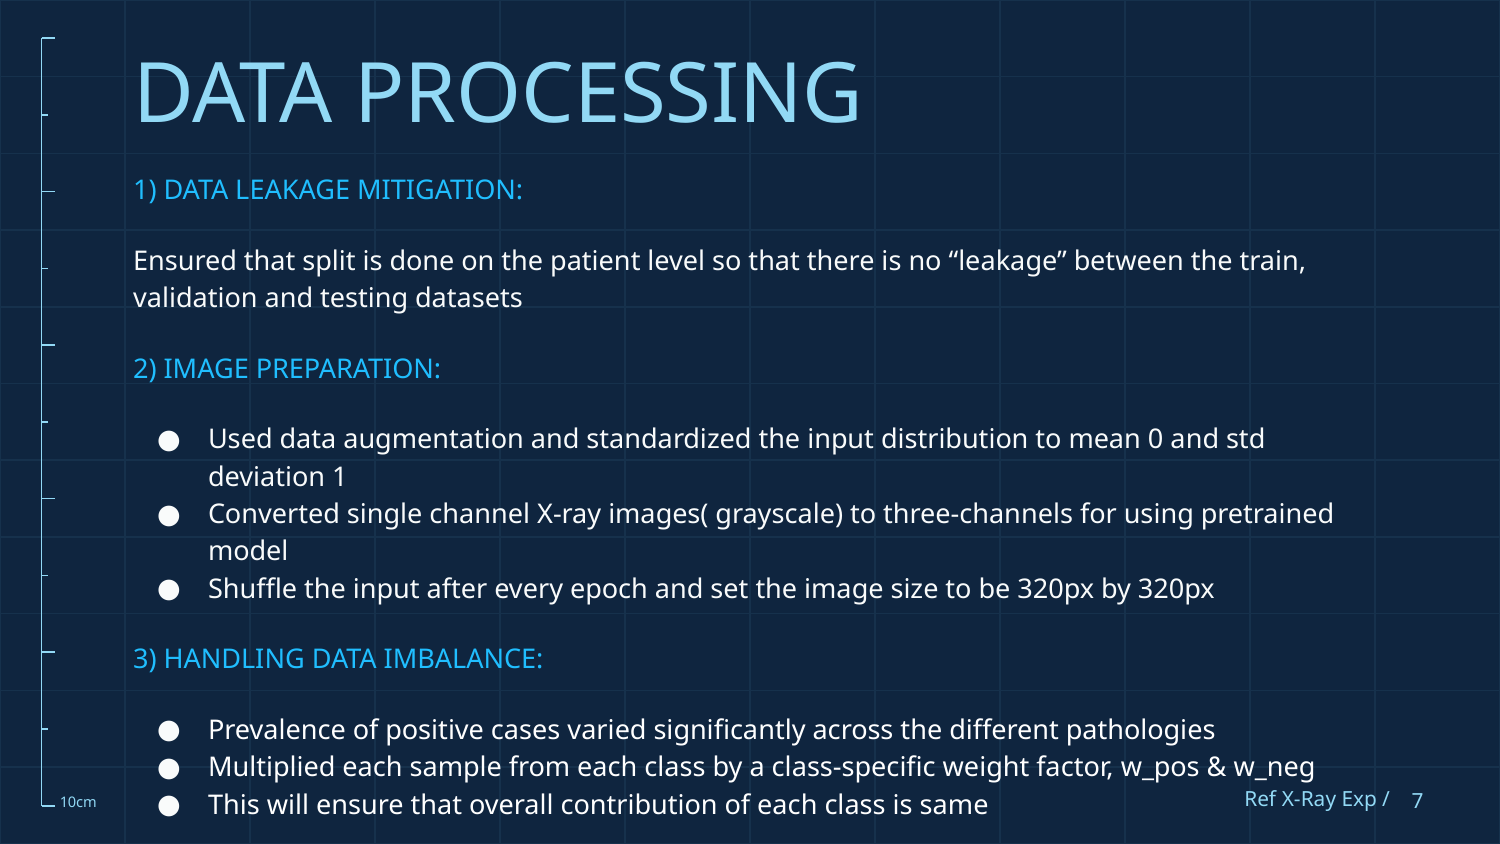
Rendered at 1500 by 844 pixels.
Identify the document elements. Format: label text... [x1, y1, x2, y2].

title DATA PROCESSING [118, 39, 1382, 134]
slide_number Ref X-Ray Exp / [1207, 777, 1411, 820]
list 1) DATA LEAKAGE MITIGATION: Ensured that split is done on the patient level so that there is no “leakage” between the train, validation and testing datasets 2) IMAGE PREPARATION: Used data augmentation and standardized the input distribution to mean 0 and std deviation 1 Converted single channel X-ray images( grayscale) to three-channels for using pretrained model Shuffle the input after every epoch and set the image size to be 320px by 320px 3) HANDLING DATA IMBALANCE: Prevalence of positive cases varied significantly across the different pathologies Multiplied each sample from each class by a class-specific weight factor, w_pos & w_neg This will ensure that overall contribution of each class is same [118, 152, 1382, 713]
slide_number 7 [1411, 778, 1458, 820]
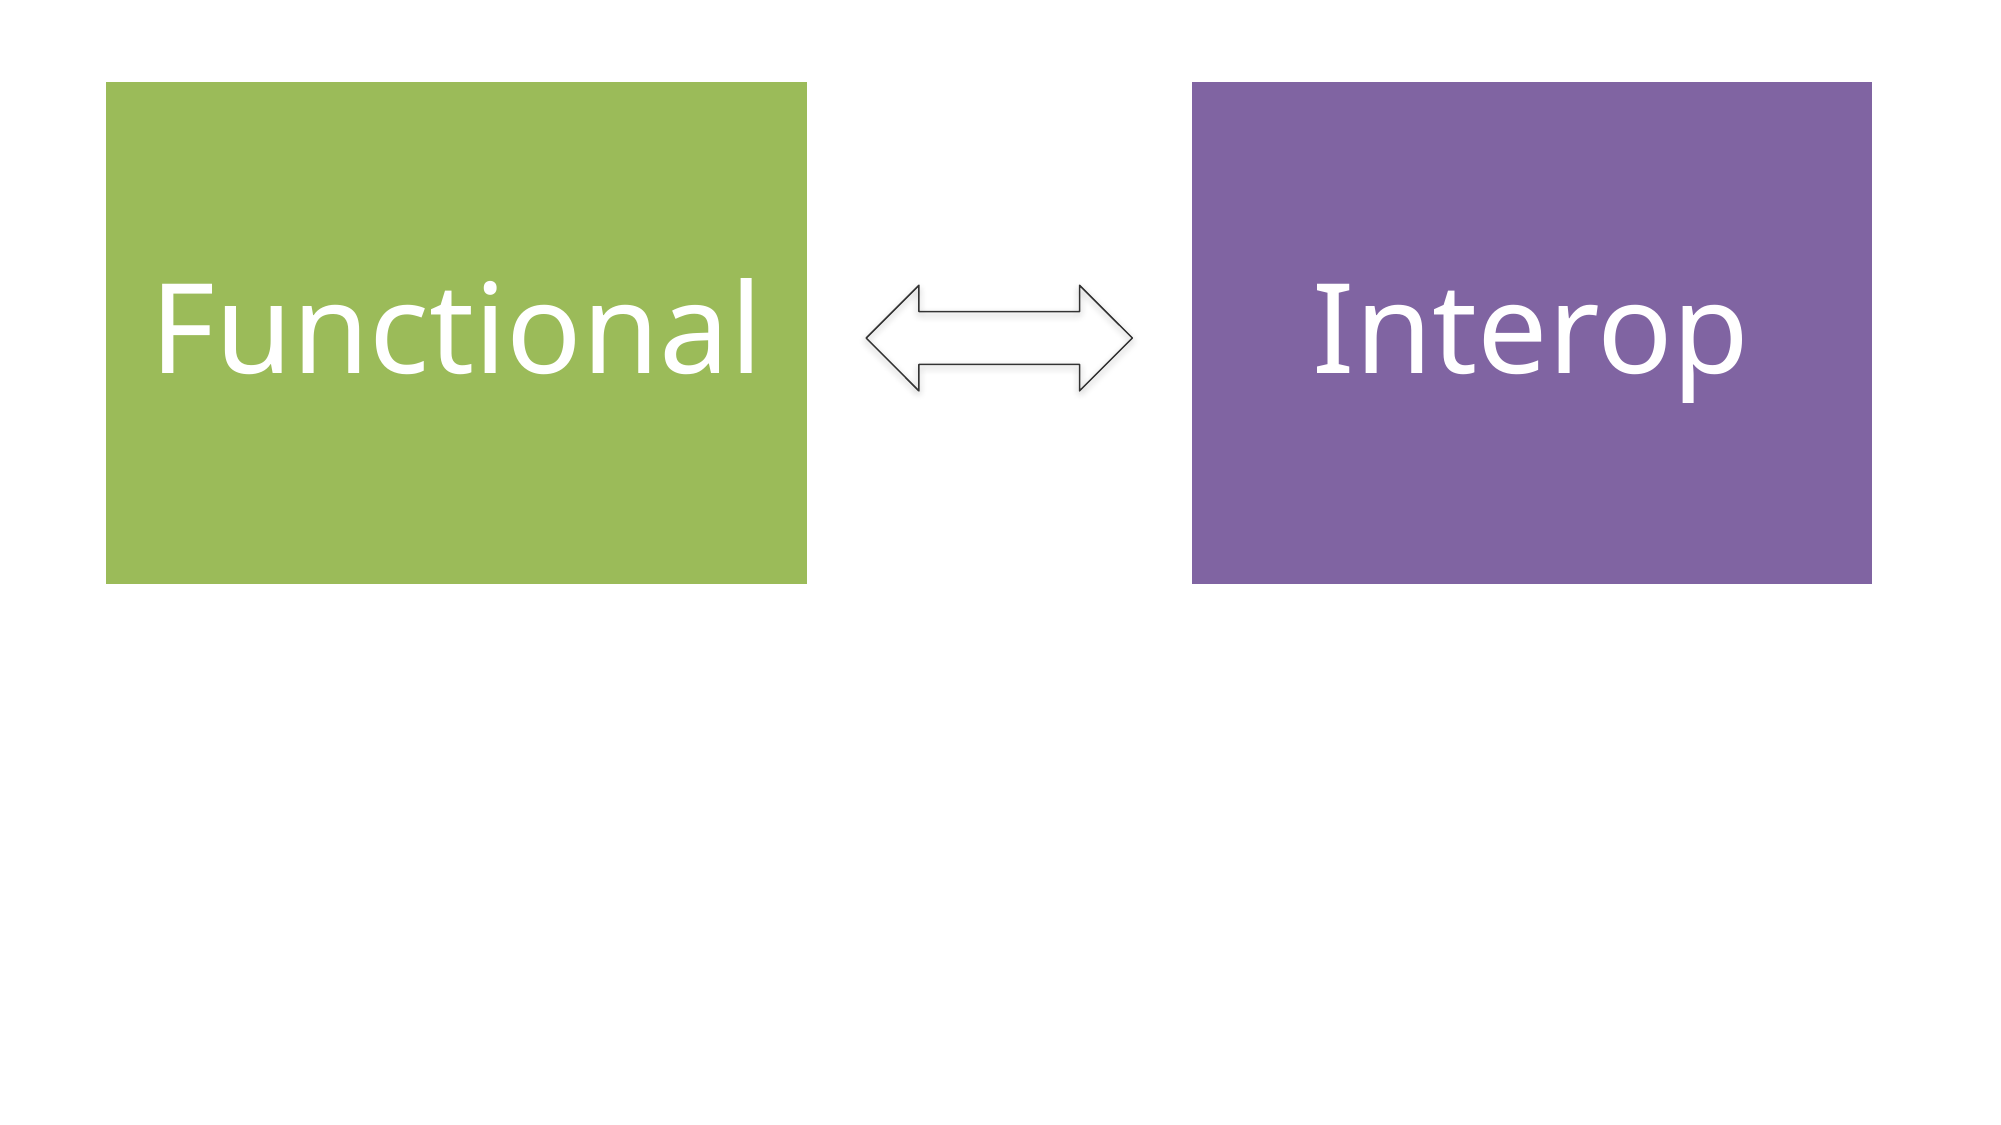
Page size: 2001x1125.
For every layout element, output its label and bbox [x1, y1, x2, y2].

text_box [103, 80, 1875, 587]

::::

### EXERCISE AIM:
Print all the entries again exactly as written, but without the pictures.

### OUTPUT:
Rendered at 1500 by 844 pixels.
Identify the document elements. Format: label text... [x1, y1, x2, y2].

title DATA PROCESSING [118, 39, 1382, 134]
slide_number Ref X-Ray Exp / [1207, 777, 1411, 820]
list 1) DATA LEAKAGE MITIGATION: Ensured that split is done on the patient level so that there is no “leakage” between the train, validation and testing datasets 2) IMAGE PREPARATION: Used data augmentation and standardized the input distribution to mean 0 and std deviation 1 Converted single channel X-ray images( grayscale) to three-channels for using pretrained model Shuffle the input after every epoch and set the image size to be 320px by 320px 3) HANDLING DATA IMBALANCE: Prevalence of positive cases varied significantly across the different pathologies Multiplied each sample from each class by a class-specific weight factor, w_pos & w_neg This will ensure that overall contribution of each class is same [118, 152, 1382, 713]
slide_number 7 [1411, 778, 1458, 820]
Page size: 2001x1125.
For every layout element, output its label and bbox [x1, y1, x2, y2].

text_box [103, 80, 1875, 587]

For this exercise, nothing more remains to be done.